THE DATA >>
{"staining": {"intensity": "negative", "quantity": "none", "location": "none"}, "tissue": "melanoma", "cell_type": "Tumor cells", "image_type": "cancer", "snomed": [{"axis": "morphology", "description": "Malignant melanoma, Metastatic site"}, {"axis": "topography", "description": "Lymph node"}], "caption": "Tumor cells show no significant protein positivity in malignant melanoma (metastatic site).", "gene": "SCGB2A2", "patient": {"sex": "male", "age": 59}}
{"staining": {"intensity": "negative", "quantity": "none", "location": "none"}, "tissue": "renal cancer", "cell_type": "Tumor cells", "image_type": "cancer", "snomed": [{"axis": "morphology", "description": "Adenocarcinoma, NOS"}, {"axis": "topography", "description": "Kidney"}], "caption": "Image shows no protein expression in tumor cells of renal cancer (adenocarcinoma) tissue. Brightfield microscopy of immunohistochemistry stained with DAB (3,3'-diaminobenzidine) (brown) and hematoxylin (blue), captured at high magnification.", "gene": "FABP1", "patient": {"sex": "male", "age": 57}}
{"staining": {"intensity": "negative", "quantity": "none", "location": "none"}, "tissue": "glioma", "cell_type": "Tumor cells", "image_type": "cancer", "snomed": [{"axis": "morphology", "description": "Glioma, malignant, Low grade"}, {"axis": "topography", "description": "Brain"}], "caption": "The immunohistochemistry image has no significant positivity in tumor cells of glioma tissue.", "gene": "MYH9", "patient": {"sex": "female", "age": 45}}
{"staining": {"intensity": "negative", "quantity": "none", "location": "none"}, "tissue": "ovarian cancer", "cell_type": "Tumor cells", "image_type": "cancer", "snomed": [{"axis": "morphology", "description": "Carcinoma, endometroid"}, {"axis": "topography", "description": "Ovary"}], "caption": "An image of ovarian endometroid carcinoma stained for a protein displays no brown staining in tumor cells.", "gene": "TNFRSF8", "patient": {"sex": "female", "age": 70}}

TASK DETAILS >> The material should be transcribed exactly, every line included.

OUTPUT FOR THIS TASK >>
{"staining": {"intensity": "negative", "quantity": "none", "location": "none"}, "tissue": "melanoma", "cell_type": "Tumor cells", "image_type": "cancer", "snomed": [{"axis": "morphology", "description": "Malignant melanoma, Metastatic site"}, {"axis": "topography", "description": "Lymph node"}], "caption": "Tumor cells show no significant protein positivity in malignant melanoma (metastatic site).", "gene": "SCGB2A2", "patient": {"sex": "male", "age": 59}}
{"staining": {"intensity": "negative", "quantity": "none", "location": "none"}, "tissue": "renal cancer", "cell_type": "Tumor cells", "image_type": "cancer", "snomed": [{"axis": "morphology", "description": "Adenocarcinoma, NOS"}, {"axis": "topography", "description": "Kidney"}], "caption": "Image shows no protein expression in tumor cells of renal cancer (adenocarcinoma) tissue. Brightfield microscopy of immunohistochemistry stained with DAB (3,3'-diaminobenzidine) (brown) and hematoxylin (blue), captured at high magnification.", "gene": "FABP1", "patient": {"sex": "male", "age": 57}}
{"staining": {"intensity": "negative", "quantity": "none", "location": "none"}, "tissue": "glioma", "cell_type": "Tumor cells", "image_type": "cancer", "snomed": [{"axis": "morphology", "description": "Glioma, malignant, Low grade"}, {"axis": "topography", "description": "Brain"}], "caption": "The immunohistochemistry image has no significant positivity in tumor cells of glioma tissue.", "gene": "MYH9", "patient": {"sex": "female", "age": 45}}
{"staining": {"intensity": "negative", "quantity": "none", "location": "none"}, "tissue": "ovarian cancer", "cell_type": "Tumor cells", "image_type": "cancer", "snomed": [{"axis": "morphology", "description": "Carcinoma, endometroid"}, {"axis": "topography", "description": "Ovary"}], "caption": "An image of ovarian endometroid carcinoma stained for a protein displays no brown staining in tumor cells.", "gene": "TNFRSF8", "patient": {"sex": "female", "age": 70}}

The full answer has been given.